Last Tuesday we had our monthly parish council meeting. Being the first meeting following the June elections, our primary task was to elect the new officers and choose the commission liaison to the council. Our new chair is Tyler Murrell, vice-chair is Helen Stuller and the Secretary is Juanita Johnson. As we began to select the liaisons to the commissions I became more and more confused about who wanted to do what; who was returning, who wanted to change jobs, etc. By the time we were finished, I looked at Tyler and said, “You handle this!”
It was humbling! I don’t like being confused!! Today our readings focus upon humility with Sirach saying, “Conduct your affairs with humility” and Jesus saying, “Whoever exalts himself will be humbled and he who humbles himself will be exalted.” Let’s talk.
Sirach says, “Conduct your affairs with humility, and you will be loved more than a giver of gift.” So, a humble person is more attractive than a gift giver! Now, some kids might dispute this, but I do believe there is much truth in this statement. A humble person accepts themselves for who they are and has no need to brag or be arrogant. The word, “humble” comes from the Latin word, humus, which means earthy. Humble people are of the earth.
A few years ago I found out what “Koetter” means in German! It means “Small, dirt farmer!” I come from earthy ancestry, humble folks!
Humble people are more concerned about others than about themselves. That is why we enjoy being with them since they are more interested in us. Humble people will ask us, “How are you doing” and they mean it!
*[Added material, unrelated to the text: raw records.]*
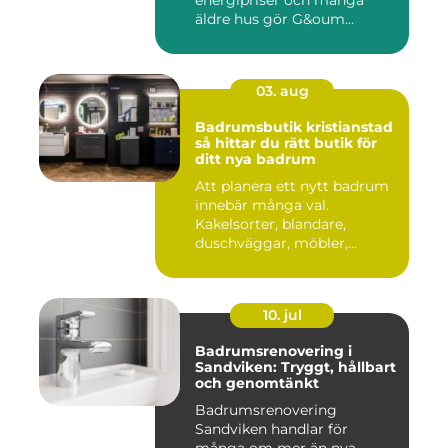
äldre hus gör G&oum...
03. aug
Badrumsbutik kristianstad
så hittar du rätt butik för
ditt nya badrum
Att planera ett nytt badrum
innebär många val.
Kakelsorter, blandare,
duschväggar, möbler,
belysning...
10. jul
Badrumsrenovering i
Sandviken: Tryggt, hållbart
och genomtänkt
Badrumsrenovering
Sandviken handlar för
många om mer än nya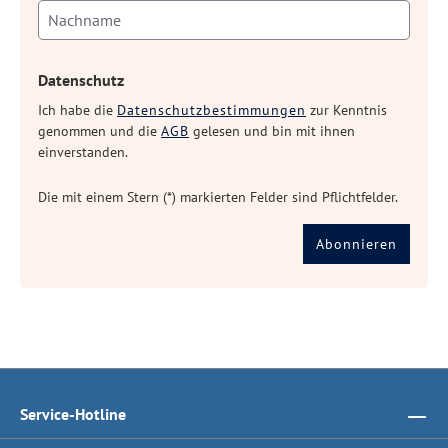
Datenschutz
Ich habe die
Datenschutzbestimmungen
zur Kenntnis
genommen und die
AGB
gelesen und bin mit ihnen
einverstanden.
Die mit einem Stern (*) markierten Felder sind Pflichtfelder.
Abonnieren
Service-Hotline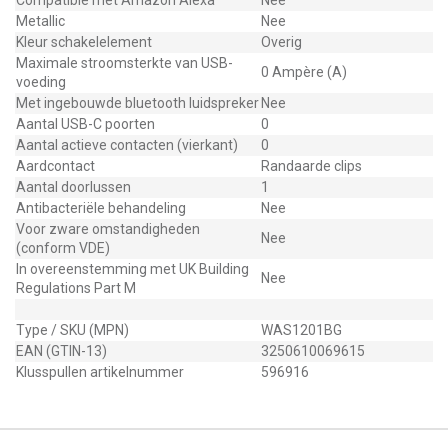
Compatible met Amazon Alexa
Nee
Metallic
Nee
Kleur schakelelement
Overig
Maximale stroomsterkte van USB-
0 Ampère (A)
voeding
Met ingebouwde bluetooth luidspreker
Nee
Aantal USB-C poorten
0
Aantal actieve contacten (vierkant)
0
Aardcontact
Randaarde clips
Aantal doorlussen
1
Antibacteriële behandeling
Nee
Voor zware omstandigheden
Nee
(conform VDE)
In overeenstemming met UK Building
Nee
Regulations Part M
Type / SKU (MPN)
WAS1201BG
EAN (GTIN-13)
3250610069615
Klusspullen artikelnummer
596916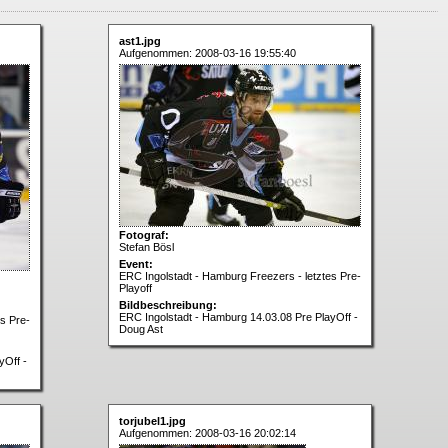
ast1.jpg
Aufgenommen: 2008-03-16 19:55:40
Fotograf:
Stefan Bösl
Event:
ERC Ingolstadt - Hamburg Freezers - letztes Pre-
Playoff
Bildbeschreibung:
ERC Ingolstadt - Hamburg 14.03.08 Pre PlayOff -
s Pre-
Doug Ast
yOff -
torjubel1.jpg
Aufgenommen: 2008-03-16 20:02:14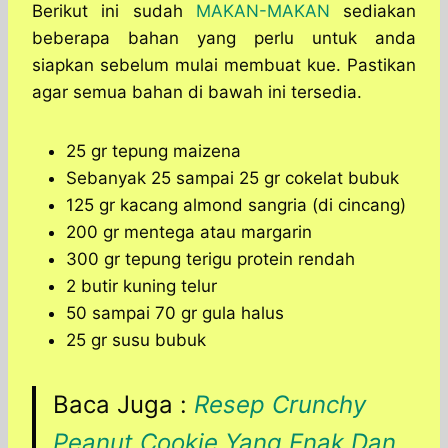
Berikut ini sudah
MAKAN-MAKAN
sediakan
beberapa bahan yang perlu untuk anda
siapkan sebelum mulai membuat kue. Pastikan
agar semua bahan di bawah ini tersedia.
25 gr tepung maizena
Sebanyak 25 sampai 25 gr cokelat bubuk
125 gr kacang almond sangria (di cincang)
200 gr mentega atau margarin
300 gr tepung terigu protein rendah
2 butir kuning telur
50 sampai 70 gr gula halus
25 gr susu bubuk
Baca Juga :
Resep Crunchy
Peanut Cookie Yang Enak Dan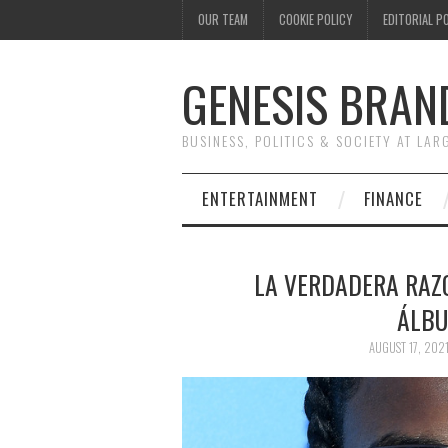
OUR TEAM
COOKIE POLICY
EDITORIAL P
GENESIS BRAN
BUSINESS, POLITICS & SOCIETY AT LAR
ENTERTAINMENT
FINANCE
LA VERDADERA RAZ
ÁLBU
AUGUST 17, 202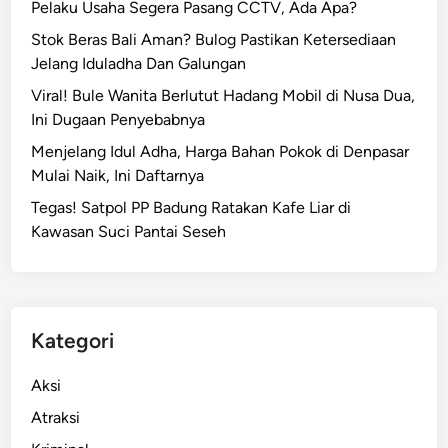
Pelaku Usaha Segera Pasang CCTV, Ada Apa?
Stok Beras Bali Aman? Bulog Pastikan Ketersediaan
Jelang Iduladha Dan Galungan
Viral! Bule Wanita Berlutut Hadang Mobil di Nusa Dua,
Ini Dugaan Penyebabnya
Menjelang Idul Adha, Harga Bahan Pokok di Denpasar
Mulai Naik, Ini Daftarnya
Tegas! Satpol PP Badung Ratakan Kafe Liar di
Kawasan Suci Pantai Seseh
Kategori
Aksi
Atraksi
Humble people have a way of getting us talking and they are able to make us feel important in the process.
My first pastor was Fr. Jim Sweeney and I have heard his parishioners say that Fr. Sweeney always made you feel like you were important to him. He could make you feel special. I believe our present archbishop, Joseph Tobin, has the same ability. This is one sign of a humble person…you feel better in their presence.
Humble people do not need places of honor at the table. They are quite content being with the less powerful, less influential, less important. Maybe humble people realize that those without power, influence or importance are also more real, more human, more enjoyable.
Fr. Paul's Homily
In the movie, The Titanic, when Jack, the poor, homeless man from Wisconsin, meets Rose, the socialite of upper society, he takes her down into the steerage section where the poorest people are making the voyage. What Rose finds out is that it is among these folks, who have little, where she experiences the most joy, energy and vitality toward life; much more than she experienced in the upper society culture. The humble are often the more interesting also!
So, what can we learn from our readings:
Be humble and you might find people enjoy your company.
Sit among the people at the lower end of the economy and see what wisdom they might teach us.
Be wise enough to have an attentive ear and learn the wisdom of others.